Paketin oluşumuna katkı sağlayan çalışma arkadaşlarına, ilgili kurum ve kuruluşlara şükranlarını ifade eden Erdoğan, "3 Kasım 2002 seçimlerinde ve sonraki her seçimde bizi destekleyen, bu 11 yıllık reform sürecinin bizzat sahibi olan, reform kararlılığımızı her daim diri tutan ve bizi muhafaza eden bu noktada desteklerini esirgemeyen aziz milletimize, konuşmamın en başında teşekkür ediyorum. Gazi Mustafa Kemal'den, bir demokrasi şehidi olarak gönüllerimizde silinmez yer edinen merhum Adnan Menderes'e, değişim sevdalısı merhum Turgut Özal'dan, bütün bir ömrünü Türkiye'nin özgürleşmesine adamış merhum Erbakan'a kadar, Türkiye'nin büyümesi, kalkınması, demokratikleşmesi ve özgürleşmesi için mücadele vermiş herkese buradan milletçe minnettarlığımızı ifade ediyorum" diye konuştu.
Erdoğan, özellikle, 3 Kasım 2002 seçimleriyle oluşan, 11 yıl boyunca da aynı istikamet doğrultusunda fedakarca görev yapan, milli iradeyi en güçlü şekilde savunup, milletin talepleri doğrultusunda çalışan Meclis'e, milletvekillerine, şu an görevde bulunan ya da 11 yıl içinde çeşitli görevlerde bulunmuş, Türkiye'nin reformlarına katkılar sağlamış, Türkiye'nin demokratikleşmesi için çalışmış herkese teşekkür etti.
"Uzun soluklu bir sürecin sadece bir safhası"
"Birazdan açıklayacağımız paket, elbette 11 yıllık uzun soluklu bir sürecin sadece bir safhasıdır" diyen Erdoğan, uzun soluklu sürecin bu safhasında, paketin hazırlanmasında emeği geçen Başbakan yardımcılarına, bakanlara, genel başkan yardımcılarını, milletvekillerine, bürokratlara ve tüm kurumlara da şükranlarını ifade etti.

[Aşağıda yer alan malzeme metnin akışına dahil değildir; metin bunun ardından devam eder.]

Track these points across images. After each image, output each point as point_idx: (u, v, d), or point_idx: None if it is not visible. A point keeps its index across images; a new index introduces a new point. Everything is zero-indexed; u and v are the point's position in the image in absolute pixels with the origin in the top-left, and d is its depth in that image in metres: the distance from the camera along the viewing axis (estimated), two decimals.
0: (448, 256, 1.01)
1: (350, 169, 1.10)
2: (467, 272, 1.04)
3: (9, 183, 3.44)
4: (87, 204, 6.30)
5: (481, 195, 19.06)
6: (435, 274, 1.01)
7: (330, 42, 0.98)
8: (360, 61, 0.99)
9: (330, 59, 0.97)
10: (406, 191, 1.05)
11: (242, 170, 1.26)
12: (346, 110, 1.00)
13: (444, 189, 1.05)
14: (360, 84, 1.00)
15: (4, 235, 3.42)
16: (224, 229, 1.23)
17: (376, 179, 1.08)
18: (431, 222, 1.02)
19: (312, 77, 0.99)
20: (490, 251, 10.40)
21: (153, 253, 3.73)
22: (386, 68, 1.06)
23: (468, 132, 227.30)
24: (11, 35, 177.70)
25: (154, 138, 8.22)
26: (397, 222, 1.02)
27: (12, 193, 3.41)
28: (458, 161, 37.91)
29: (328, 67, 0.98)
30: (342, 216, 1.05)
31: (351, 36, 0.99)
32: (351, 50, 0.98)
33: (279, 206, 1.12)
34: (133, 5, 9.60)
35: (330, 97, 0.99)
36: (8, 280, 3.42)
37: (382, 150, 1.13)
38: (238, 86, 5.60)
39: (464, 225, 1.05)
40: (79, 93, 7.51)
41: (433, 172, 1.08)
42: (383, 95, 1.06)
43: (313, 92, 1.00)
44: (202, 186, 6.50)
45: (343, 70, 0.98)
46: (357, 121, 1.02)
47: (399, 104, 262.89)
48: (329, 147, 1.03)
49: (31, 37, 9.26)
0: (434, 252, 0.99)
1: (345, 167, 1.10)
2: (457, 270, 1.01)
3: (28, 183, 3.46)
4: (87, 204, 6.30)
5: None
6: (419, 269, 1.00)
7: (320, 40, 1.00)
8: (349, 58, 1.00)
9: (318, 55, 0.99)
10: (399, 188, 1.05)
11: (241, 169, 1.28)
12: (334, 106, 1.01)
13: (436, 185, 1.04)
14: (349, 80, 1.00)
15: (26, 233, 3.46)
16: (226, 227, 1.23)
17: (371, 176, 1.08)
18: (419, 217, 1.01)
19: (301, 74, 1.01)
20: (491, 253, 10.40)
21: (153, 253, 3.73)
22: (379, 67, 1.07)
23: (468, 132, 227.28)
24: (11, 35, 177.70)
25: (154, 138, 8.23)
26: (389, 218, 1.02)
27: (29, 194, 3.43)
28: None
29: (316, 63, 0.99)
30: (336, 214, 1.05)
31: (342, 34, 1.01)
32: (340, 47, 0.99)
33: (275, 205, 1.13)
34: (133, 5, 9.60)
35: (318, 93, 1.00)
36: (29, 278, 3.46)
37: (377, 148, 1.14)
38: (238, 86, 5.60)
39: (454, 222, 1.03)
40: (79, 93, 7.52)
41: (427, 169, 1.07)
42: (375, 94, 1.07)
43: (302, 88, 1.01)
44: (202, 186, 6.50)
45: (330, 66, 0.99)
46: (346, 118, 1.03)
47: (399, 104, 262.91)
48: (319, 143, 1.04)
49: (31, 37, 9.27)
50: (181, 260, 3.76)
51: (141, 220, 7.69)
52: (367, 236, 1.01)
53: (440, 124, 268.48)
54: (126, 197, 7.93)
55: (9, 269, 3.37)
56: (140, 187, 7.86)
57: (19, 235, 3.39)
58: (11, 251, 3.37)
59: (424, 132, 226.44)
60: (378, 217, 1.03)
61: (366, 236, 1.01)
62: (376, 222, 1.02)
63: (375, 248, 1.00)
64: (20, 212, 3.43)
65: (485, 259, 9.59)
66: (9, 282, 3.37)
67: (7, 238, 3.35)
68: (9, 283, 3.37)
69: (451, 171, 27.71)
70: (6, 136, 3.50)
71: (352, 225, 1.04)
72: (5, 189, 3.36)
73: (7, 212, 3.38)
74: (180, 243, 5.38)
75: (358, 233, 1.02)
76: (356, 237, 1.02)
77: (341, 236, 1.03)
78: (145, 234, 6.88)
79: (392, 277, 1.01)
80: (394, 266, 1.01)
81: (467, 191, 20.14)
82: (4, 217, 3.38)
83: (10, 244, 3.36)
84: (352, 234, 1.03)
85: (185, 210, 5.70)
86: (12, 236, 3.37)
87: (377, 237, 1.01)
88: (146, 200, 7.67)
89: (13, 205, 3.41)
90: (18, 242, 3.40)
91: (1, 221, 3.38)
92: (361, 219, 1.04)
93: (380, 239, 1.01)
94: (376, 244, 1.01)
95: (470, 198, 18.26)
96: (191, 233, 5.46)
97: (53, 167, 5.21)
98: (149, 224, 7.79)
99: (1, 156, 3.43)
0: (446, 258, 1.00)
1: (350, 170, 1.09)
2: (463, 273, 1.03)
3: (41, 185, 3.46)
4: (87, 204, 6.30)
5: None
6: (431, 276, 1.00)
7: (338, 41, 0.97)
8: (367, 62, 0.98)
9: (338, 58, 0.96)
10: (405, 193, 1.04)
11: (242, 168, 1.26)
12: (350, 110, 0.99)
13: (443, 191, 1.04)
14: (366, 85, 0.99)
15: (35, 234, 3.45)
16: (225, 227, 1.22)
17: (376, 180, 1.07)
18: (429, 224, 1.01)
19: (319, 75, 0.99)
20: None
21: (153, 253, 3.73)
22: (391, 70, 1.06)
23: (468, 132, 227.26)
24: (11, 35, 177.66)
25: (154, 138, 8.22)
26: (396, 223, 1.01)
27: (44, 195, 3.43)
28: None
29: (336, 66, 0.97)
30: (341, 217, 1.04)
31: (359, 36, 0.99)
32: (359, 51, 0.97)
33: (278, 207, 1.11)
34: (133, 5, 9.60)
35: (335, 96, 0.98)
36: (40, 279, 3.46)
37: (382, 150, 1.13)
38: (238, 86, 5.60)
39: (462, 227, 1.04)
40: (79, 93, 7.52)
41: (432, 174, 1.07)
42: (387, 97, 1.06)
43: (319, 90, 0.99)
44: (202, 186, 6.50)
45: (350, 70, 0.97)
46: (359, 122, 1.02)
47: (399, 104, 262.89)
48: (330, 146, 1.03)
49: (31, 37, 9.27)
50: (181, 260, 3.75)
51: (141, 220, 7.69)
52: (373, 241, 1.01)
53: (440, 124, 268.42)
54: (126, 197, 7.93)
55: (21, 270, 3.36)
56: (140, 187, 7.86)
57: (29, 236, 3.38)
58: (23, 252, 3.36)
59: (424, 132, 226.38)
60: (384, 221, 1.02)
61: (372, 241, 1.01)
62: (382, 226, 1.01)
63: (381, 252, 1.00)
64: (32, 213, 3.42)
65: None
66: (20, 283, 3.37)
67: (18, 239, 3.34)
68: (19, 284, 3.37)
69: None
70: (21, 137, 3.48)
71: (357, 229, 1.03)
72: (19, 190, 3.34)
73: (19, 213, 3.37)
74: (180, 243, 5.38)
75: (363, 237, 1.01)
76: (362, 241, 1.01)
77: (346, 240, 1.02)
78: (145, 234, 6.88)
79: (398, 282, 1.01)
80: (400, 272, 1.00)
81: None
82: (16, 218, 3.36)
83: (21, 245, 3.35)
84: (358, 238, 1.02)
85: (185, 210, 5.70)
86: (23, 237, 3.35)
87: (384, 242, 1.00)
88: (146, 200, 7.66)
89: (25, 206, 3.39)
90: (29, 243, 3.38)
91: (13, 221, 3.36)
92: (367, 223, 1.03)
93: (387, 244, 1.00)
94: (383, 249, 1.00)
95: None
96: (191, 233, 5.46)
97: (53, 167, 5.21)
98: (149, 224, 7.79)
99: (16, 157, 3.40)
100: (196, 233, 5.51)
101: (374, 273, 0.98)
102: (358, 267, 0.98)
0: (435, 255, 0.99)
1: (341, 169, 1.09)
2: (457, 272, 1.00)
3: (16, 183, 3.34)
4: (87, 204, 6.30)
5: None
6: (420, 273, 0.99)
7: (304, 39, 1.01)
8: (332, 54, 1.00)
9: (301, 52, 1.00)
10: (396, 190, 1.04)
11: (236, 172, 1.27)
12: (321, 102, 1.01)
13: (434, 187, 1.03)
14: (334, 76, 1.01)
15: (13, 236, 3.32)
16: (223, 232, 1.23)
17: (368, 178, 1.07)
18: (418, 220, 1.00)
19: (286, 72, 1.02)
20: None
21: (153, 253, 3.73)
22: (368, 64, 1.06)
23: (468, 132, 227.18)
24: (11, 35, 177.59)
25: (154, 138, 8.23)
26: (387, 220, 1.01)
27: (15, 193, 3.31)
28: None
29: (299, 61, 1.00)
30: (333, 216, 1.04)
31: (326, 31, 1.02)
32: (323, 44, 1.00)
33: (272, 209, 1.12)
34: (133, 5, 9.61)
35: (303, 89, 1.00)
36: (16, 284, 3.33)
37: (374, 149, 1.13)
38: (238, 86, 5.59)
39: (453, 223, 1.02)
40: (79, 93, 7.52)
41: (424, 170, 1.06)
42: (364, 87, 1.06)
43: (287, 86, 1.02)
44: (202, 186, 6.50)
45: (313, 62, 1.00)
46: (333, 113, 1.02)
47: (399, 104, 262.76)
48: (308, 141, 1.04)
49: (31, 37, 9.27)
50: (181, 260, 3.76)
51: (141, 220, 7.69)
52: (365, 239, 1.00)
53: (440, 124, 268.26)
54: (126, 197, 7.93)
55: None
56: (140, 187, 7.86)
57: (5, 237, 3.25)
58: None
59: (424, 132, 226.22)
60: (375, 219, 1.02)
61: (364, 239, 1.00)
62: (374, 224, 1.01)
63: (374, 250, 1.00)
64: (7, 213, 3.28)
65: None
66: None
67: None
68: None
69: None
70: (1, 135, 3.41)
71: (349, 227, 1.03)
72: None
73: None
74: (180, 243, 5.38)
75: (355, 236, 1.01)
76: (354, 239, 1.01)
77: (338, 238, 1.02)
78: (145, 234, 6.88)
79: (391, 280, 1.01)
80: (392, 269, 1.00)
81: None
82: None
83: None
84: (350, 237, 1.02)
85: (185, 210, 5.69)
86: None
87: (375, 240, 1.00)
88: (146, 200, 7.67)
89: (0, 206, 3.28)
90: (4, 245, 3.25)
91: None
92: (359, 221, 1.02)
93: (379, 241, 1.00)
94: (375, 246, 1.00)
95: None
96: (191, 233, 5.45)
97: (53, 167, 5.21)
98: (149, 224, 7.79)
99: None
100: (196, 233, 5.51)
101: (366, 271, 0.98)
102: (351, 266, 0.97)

Erdoğan, Türkiye'nin, terörle mücadele kadar, demokratikleşme hafızasını da kaydeden ve değerlendiren, bu paketin oluşumunda koordinasyon görevi yapan Kamu Düzeni ve Güvenliği Müsteşarlığına ayrıca teşekkürlerini iletti.
Türkiye için gerçekten tarihi bir anı yaşarken, özellikle teşekkürü hak eden, özellikle şükran ve minnet ifadelerini hak eden bir kesim olduğunu belirten Erdoğan, şöyle devam etti:
"Tarih sahnesine çıktığımız andan bugüne kadar, hürriyet ve istiklalimiz için sayısız şehitler verdik. Her bir şehidimiz, fedakarca ve kahramanca canını ortaya koyarken, arkasında kalan ülkesinin ve milletinin, huzur, hürriyet ve istiklal içinde yaşamasını hep arzu ediyorlardı. Bugün biz, bu demokratikleşme paketini açıklarken, aslında, işte tüm o şehitlerimizin de arzularını bir kez daha yerine getiriyoruz. Terörün son bulması, akan kanın durması, gözyaşlarının dinmesi öncelikli olarak şehit ailelerinin, şehit yakınlarının arzu ve temennisidir. İç barışımızı güçlendirecek, toplumsal birlik ve bütünlüğümüzü geliştirecek, huzurumuzu tahkim edecek her adım, milletimizin en büyük temennisidir. Bu demokratikleşme paketiyle, Türkiye'nin istiklalini güçlendiriyor, özgürlük alanını daha da genişletiyor, ufkunu daha da açıyor ve umudunu daha da çoğaltıyoruz. En önemlisi de bu paketle, şehitlerimizin uğruna can verdikleri milletimizin, birliğini, kardeşliğini, dayanışmasını daha da pekiştiriyoruz. Böylece vasiyetlerini yerine getirdiğimiz tüm şehitlerimizi, bu anlamlı günde bir kez daha rahmetle ve minnetle yad ediyor, Allah onlardan razı olsun, mekanları inşallah cennet olsun diye dua ediyoruz."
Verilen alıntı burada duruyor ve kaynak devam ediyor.